THE MILITARY'S UNKNOWN A-WASTE -- while public interest generally focuses
on commercial nuclear power plants, wastes from atomic weapons production
accounts for half the radioactivity and more than 90 percent of the
volume of nuclear waste in the U.S., including some 77 million gallons
of high-level liquid waste that results annually from the manufacture
of plutonium. Most of the weapons-related liquid waste is stored in
169 temporary underground tanks at the Hanford nuclear reservation in
Washington state. Since the mid-1950s, there have been more than 20
instances of leakage at Hanford totaling at least 500,000 gallons of
radioactive liquid waste. While the Reagan administration plans to increase
nuclear weapons production, it has yet to discover what to do with all
the radioactive waste we already have. SOURCE: Christian Science Monitor,
12/28/81, "Military's A-Waste -- A Growing Problem" by Brad
Knickerbocker.
THE $120 MILLION BURIAL CHAMBER THAT DIDN'T WORK -- the Department
of Energy's Waste Isolation Pilot Project in New Mexico, focal point
of industry and government hopes for early disposal of nuclear wastes,
sprung a fatal leak last December. After the DOE spent $120 million
carving out a burial chamber in "permanently stable" salt,
a drill struck a large body of hot salt water. Proximity to such a large
amount of corrosive brine makes the site unsuitable for nuclear-waste
storage. SOURCE: This World, San Francisco Chronicle, 2/7/82, "Bury
the Nuclear Dream by Daniel Deudney.
HOT WHEELS ON THE HIGHWAYS -- a National Academy of Sciences report
reveals that the Reagan administration plans to funnel thousands of
truckloads of highly toxic spent atomic reactor fuel on public highways
to one or more dumps in the West or Southwest. Scientists warned that
funneling the country's atomic waste shipments to one central permanent
repository could create a dangerous bottleneck. Further, said one scientist,
"The Federal government's own studies say if one percent of the
hazardous material escaped through sabotage or accident, thousands of
people could die." SOURCE: San Francisco Chronicle, (UP), 11/6/81,
"Central Dumps for A-Wastes Attacked.
WHAT DO YOU DO WITH A DEAD REACTOR? -- on July 23, 1976, Pacific Gas
& Electric's Humboldt Bay nuclear reactor in Northern California
shut down for refueling -- and has not reopened since. The plant is
located in an earthquake zone and regulators closed it down due to fear
of possible ground movement. Now the facility is a leading candidate
to become the largest light-water commercial reactor in the nation ever
to be decommissioned. Previously decommissioned reactors have been government-sponsored
experimental projects. The problem is that PG&E apparently does
not know how to decommission Humboldt Bay; it has never before had to
deal with a dead nuke.

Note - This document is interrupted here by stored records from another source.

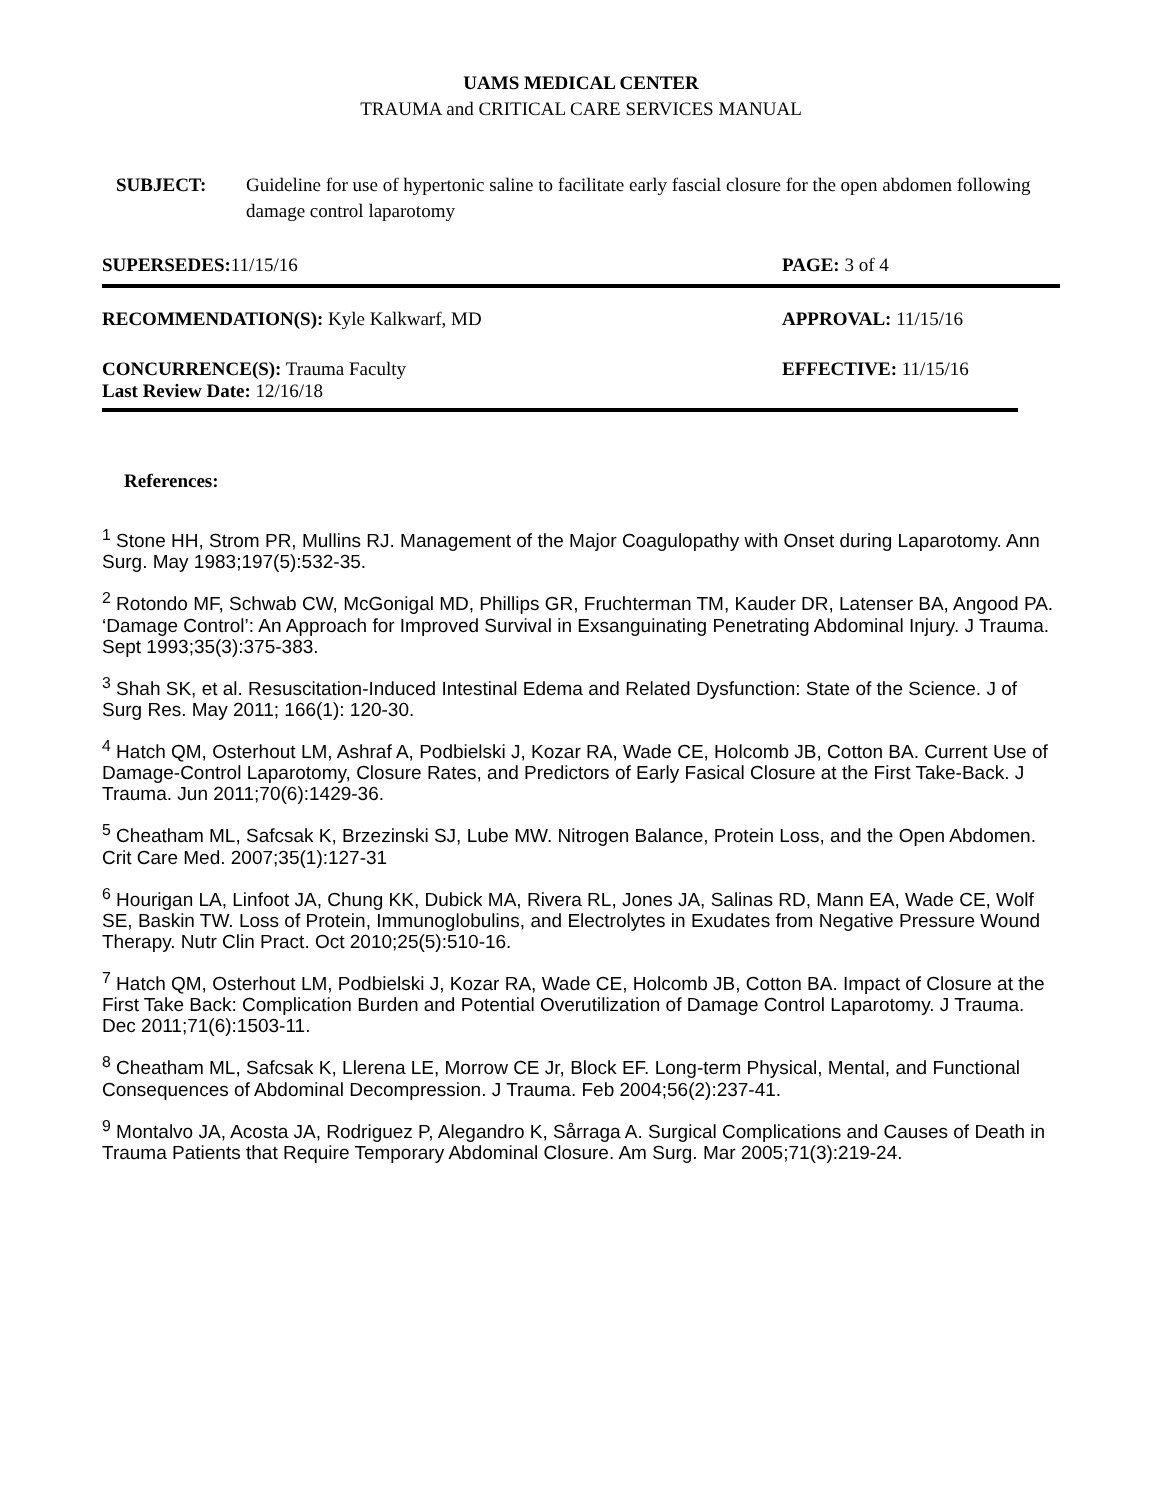UAMS MEDICAL CENTER
TRAUMA and CRITICAL CARE SERVICES MANUAL
SUBJECT: Guideline for use of hypertonic saline to facilitate early fascial closure for the open abdomen following damage control laparotomy
SUPERSEDES: 11/15/16 PAGE: 3 of 4
RECOMMENDATION(S): Kyle Kalkwarf, MD APPROVAL: 11/15/16
CONCURRENCE(S): Trauma Faculty
Last Review Date: 12/16/18 EFFECTIVE: 11/15/16
References:
<sup>1</sup> Stone HH, Strom PR, Mullins RJ. Management of the Major Coagulopathy with Onset during Laparotomy. Ann Surg. May 1983;197(5):532-35.
<sup>2</sup> Rotondo MF, Schwab CW, McGonigal MD, Phillips GR, Fruchterman TM, Kauder DR, Latenser BA, Angood PA. ‘Damage Control’: An Approach for Improved Survival in Exsanguinating Penetrating Abdominal Injury. J Trauma. Sept 1993;35(3):375-383.
<sup>3</sup> Shah SK, et al. Resuscitation-Induced Intestinal Edema and Related Dysfunction: State of the Science. J of Surg Res. May 2011; 166(1): 120-30.
<sup>4</sup> Hatch QM, Osterhout LM, Ashraf A, Podbielski J, Kozar RA, Wade CE, Holcomb JB, Cotton BA. Current Use of Damage-Control Laparotomy, Closure Rates, and Predictors of Early Fasical Closure at the First Take-Back. J Trauma. Jun 2011;70(6):1429-36.
<sup>5</sup> Cheatham ML, Safcsak K, Brzezinski SJ, Lube MW. Nitrogen Balance, Protein Loss, and the Open Abdomen. Crit Care Med. 2007;35(1):127-31
<sup>6</sup> Hourigan LA, Linfoot JA, Chung KK, Dubick MA, Rivera RL, Jones JA, Salinas RD, Mann EA, Wade CE, Wolf SE, Baskin TW. Loss of Protein, Immunoglobulins, and Electrolytes in Exudates from Negative Pressure Wound Therapy. Nutr Clin Pract. Oct 2010;25(5):510-16.
<sup>7</sup> Hatch QM, Osterhout LM, Podbielski J, Kozar RA, Wade CE, Holcomb JB, Cotton BA. Impact of Closure at the First Take Back: Complication Burden and Potential Overutilization of Damage Control Laparotomy. J Trauma. Dec 2011;71(6):1503-11.
<sup>8</sup> Cheatham ML, Safcsak K, Llerena LE, Morrow CE Jr, Block EF. Long-term Physical, Mental, and Functional Consequences of Abdominal Decompression. J Trauma. Feb 2004;56(2):237-41.
<sup>9</sup> Montalvo JA, Acosta JA, Rodriguez P, Alegandro K, Sårraga A. Surgical Complications and Causes of Death in Trauma Patients that Require Temporary Abdominal Closure. Am Surg. Mar 2005;71(3):219-24.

Further, researchers discovered that the Nuclear
Regulatory Commission (NRC) does not require decommissioning plans at
the time of licensing. And Humboldt Bay may merely be the tip of the
nuke-berg. All 72 licensed commercial reactors in the U.S. today will
have to be decommissioned in our lifetime because reactors have a lifespan
of 30-40 years. Also, there are 119 licensed research reactors nationwide;
DOE currently has more than 100 facilities that are ready to be decommissioned.
And the military has more than 135 reactors. Two solutions being explored
by the NRC are "mothballing" and "in-place entombment."
Both possibilities have a problem -- they require more than 230,000
years of safe storage. SOURCE: Mother Jones, 1/81, "Taking Apart
Your Neighborhood Nuke" by John Ross.